CONSIGNA 1: Transcribe tal cual un fragmento del texto sobre Berlín: empieza en las palabras "Sin duda no" y termina después de "Frankfurt y Munich.".
CONSIGNA 2: Según el texto sobre Berlín, ¿quién guarda todavía las fotos en blanco y negro?
CONSIGNA 3: Prolonga el texto sobre Berlín Oriental y Occidental a partir de su última oración.

TEXTO PARA ANALIZAR:

□ □ □ □ □

En 1979 hice una visita a Berlin Oriental con mis amigos Carlos Augusto González y Ricardo Scoremblut. Recuerdo todavía las grises estaciones del metro por donde cruzábamos vigilados por guardias, y el ambiente de sobriedad, penuria y tensión que se vivia al otro lado, donde todos eran sospechosos de algo y eran vigilados por la Stasi. Caminamos por esas avenidas siempre escrutados por la policía, experimentamos la penuria en las tiendas, la falta de variedad en las librerías, la omnipresencia de Marx y Engels en la estatuaria y al final nos acercamos al muro, del otro lado, para tomarnos fotos y fingir que éramos fusilados contra esas paredes que tenían las huellas de los impactos de bala. Las fotos en blanco y negro las guarda todavía mi amigo Carlos.
Sin duda no había punto de comparación entre la Berlín Occidental, especie de oasis juvenil donde al llegar la primavera o el verano las chicas tomaban semidesnudas el sol a la orilla de los lagos y en los parques y la Oriental, donde la sospecha, la delación y el moralismo soviético reinaban con su larga impronta congelada de estalinismo. Claro que no todo era terrible en una Alemania del Este, región germana que desde hacía siglos era siempre más agrícola y pobre que la occidental, más rica e industrial, con ciudades prósperas y universitarias como Frankfurt y Munich.

□ □ □ □ □

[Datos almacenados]
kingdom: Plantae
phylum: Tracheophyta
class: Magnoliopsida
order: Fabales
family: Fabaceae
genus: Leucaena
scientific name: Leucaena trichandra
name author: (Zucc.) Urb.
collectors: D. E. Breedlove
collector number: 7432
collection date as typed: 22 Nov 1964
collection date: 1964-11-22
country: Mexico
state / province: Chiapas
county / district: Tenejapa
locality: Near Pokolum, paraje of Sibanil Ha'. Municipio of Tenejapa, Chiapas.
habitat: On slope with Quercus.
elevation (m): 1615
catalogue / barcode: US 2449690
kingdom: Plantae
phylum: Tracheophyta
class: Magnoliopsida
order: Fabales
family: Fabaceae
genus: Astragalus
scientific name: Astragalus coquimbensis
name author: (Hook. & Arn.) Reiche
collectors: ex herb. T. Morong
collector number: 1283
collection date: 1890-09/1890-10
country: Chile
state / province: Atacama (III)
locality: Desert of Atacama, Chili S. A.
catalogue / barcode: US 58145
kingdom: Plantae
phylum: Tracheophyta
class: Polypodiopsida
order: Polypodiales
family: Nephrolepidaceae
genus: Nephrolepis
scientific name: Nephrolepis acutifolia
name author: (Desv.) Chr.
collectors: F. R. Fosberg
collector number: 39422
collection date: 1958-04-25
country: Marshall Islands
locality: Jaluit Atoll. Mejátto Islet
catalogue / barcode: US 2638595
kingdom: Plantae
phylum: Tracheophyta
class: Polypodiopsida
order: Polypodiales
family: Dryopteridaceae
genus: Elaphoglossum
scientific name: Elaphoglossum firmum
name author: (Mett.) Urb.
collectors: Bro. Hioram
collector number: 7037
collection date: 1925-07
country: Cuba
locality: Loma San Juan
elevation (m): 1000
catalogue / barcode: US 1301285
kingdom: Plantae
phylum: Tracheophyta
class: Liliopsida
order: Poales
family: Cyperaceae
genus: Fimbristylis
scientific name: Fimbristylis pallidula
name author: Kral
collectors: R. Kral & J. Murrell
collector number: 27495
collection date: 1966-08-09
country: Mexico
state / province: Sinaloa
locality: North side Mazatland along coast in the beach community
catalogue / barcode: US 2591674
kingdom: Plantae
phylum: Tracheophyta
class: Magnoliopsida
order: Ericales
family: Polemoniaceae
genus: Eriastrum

□ □ □ □ □

TU RESPUESTA 1:
Sin duda no había punto de comparación entre la Berlín Occidental, especie de oasis juvenil donde al llegar la primavera o el verano las chicas tomaban semidesnudas el sol a la orilla de los lagos y en los parques y la Oriental, donde la sospecha, la delación y el moralismo soviético reinaban con su larga impronta congelada de estalinismo. Claro que no todo era terrible en una Alemania del Este, región germana que desde hacía siglos era siempre más agrícola y pobre que la occidental, más rica e industrial, con ciudades prósperas y universitarias como Frankfurt y Munich.

TU RESPUESTA 2: Las guarda el amigo Carlos.

TU RESPUESTA 3:
Incluso ahora, veinte años después, amplios sectores de la Alemania del Este tienen dificultades para competir con el avasallador ímpetu del capitalismo occidental, y eso pese a que la actual canciller alemana Angela Merkel es originaria de la RDA. Hay temor en mucha gente por el fin de las subvenciones y las ayudas que en estas dos décadas hicieron posible sobrevivir a amplios sectores de la población afectados por la súbita reunificación y la bancarrota de la atrasada industria y el arcaico agro estealemanes. Se espera que en una década la economía de Alemania de Este sea totalmente autónoma y despegue por medio de una industria aplicada a nichos novedosos. La larga transición no habrá sido en vano.
Han pasado 20 años desde el día en que en Nueva York veíamos con estupor la agitación provocada por un acontecimiento histórico que figurará en los libros de texto y 30 desde nuestra visita a una Berlin del Este, que nos pareció gris y asfixiante. Desde entonces Europa se ha ampliado y extendido a muchos de los países que antes estaban tras la cortina de hierro, cambiando radicalmente la forma de vivir de millones de habitantes. Nuevos problemas surgen cada día y muchos faltan por resolver, pero es probable que el proceso sea a la larga más positivo que negativo.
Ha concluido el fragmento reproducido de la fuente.